** Opening PROVIDED MATERIAL block **

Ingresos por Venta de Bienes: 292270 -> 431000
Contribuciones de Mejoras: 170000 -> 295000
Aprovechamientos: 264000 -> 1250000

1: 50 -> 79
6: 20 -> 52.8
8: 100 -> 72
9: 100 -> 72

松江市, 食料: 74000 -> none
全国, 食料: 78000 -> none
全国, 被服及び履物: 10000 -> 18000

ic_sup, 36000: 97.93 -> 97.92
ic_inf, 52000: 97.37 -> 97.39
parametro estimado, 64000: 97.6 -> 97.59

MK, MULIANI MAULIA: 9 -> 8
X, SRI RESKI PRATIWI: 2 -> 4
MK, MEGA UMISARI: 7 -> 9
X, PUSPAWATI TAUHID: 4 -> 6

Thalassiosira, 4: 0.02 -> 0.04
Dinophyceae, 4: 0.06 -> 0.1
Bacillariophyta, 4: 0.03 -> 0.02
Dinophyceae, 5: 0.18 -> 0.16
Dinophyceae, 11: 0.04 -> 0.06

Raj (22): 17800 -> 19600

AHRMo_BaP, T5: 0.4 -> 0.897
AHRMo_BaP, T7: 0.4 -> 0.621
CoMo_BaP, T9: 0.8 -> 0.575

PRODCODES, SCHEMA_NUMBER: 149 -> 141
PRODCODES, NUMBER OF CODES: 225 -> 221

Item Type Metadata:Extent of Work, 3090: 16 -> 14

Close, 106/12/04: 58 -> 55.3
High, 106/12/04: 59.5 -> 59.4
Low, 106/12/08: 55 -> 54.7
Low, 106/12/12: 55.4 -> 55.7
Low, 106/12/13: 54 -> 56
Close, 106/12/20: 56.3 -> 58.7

** Closing PROVIDED MATERIAL block **

TASK PROMPT -
Within the data above, how many lines include the word "PRODCODES"? Respond with the number only.

OUTPUT FOR THIS TASK -
2